課題の目的: 課題文のうち、「2) 糖尿病13例では全例に肥厚がみられ, 平均値5550Å, 最大10,000Åであった.」から「下肢近位, 遠位に分けて比較したが, 基底膜厚と部位との間に一定の相関はみられなかった.」に至るまでをすべて、一字も変えずに書き写してください。

課題文:
──────────────────────────────
抄録
骨格筋における毛細管基底膜肥厚が光顕的, 電顕的に糖尿病における特徴的所見とされ, 糖代謝異常との関係が推定されてきた. 一方筋生検による筋の形態学的研究が進むにつれて糖尿病以外の疾患でも毛細管基底膜の肥厚がみられることが報告されてきた. そこで骨格筋内毛細血管基底膜肥厚の疾病および加令による影響を検討する目的で糖尿病および神経筋疾患53例, 老年者20例の生検筋につき電顕的検索を行い, 毛細血管基底膜の最小幅を測定して比較し, 次の結果を得た.
1) 正常値: 60才以下で筋病変のほとんどみられない9例について計測した結果, 毛細血管基底膜の厚さは平均1080Å, 最大2750Åであった.
2) 糖尿病13例では全例に肥厚がみられ, 平均値5550Å, 最大10,000Åであった. 若年例より成人例に, コントロール不良群に高度な傾向を示した.
3) 神経筋疾患でも正常上界以上に基底膜肥厚を示すものがあり, とくに多発性神経炎のうちアルコール中毒, 砒素中毒などの中毒性疾患で著明な肥厚を示した (最大20,000Å). またパーキンソン病でも肥厚を示すものが多かった. 多発性筋炎では概して軽度であった. また糖代謝異常を示した筋強直性ジストロフィー症では肥厚は軽度であり, 糖尿病と対照的であった.
4) 60才以上の老年者で明らかな糖尿病, 神経筋疾患のない15例についての検索では, 平均値1580Å, 最大3580Åで, 軽度ながら肥厚がみられた. とくに癌の症例で高度であった.
5) 筋採取部位を頭部, 上肢, 躯幹, 下肢近位, 遠位に分けて比較したが, 基底膜厚と部位との間に一定の相関はみられなかった.
以上より骨格筋毛細管基底膜肥厚は, 糖尿病に限らず, 種々な疾患や加令によって起こる非特異的現象と考えられる.
──────────────────────────────
収集資料:
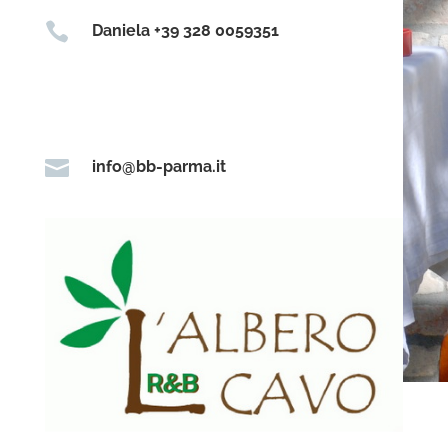

Daniela +39 328 0059351

info@bb-parma.it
──────────────────────────────
課題の解答:
2) 糖尿病13例では全例に肥厚がみられ, 平均値5550Å, 最大10,000Åであった. 若年例より成人例に, コントロール不良群に高度な傾向を示した.
3) 神経筋疾患でも正常上界以上に基底膜肥厚を示すものがあり, とくに多発性神経炎のうちアルコール中毒, 砒素中毒などの中毒性疾患で著明な肥厚を示した (最大20,000Å). またパーキンソン病でも肥厚を示すものが多かった. 多発性筋炎では概して軽度であった. また糖代謝異常を示した筋強直性ジストロフィー症では肥厚は軽度であり, 糖尿病と対照的であった.
4) 60才以上の老年者で明らかな糖尿病, 神経筋疾患のない15例についての検索では, 平均値1580Å, 最大3580Åで, 軽度ながら肥厚がみられた. とくに癌の症例で高度であった.
5) 筋採取部位を頭部, 上肢, 躯幹, 下肢近位, 遠位に分けて比較したが, 基底膜厚と部位との間に一定の相関はみられなかった.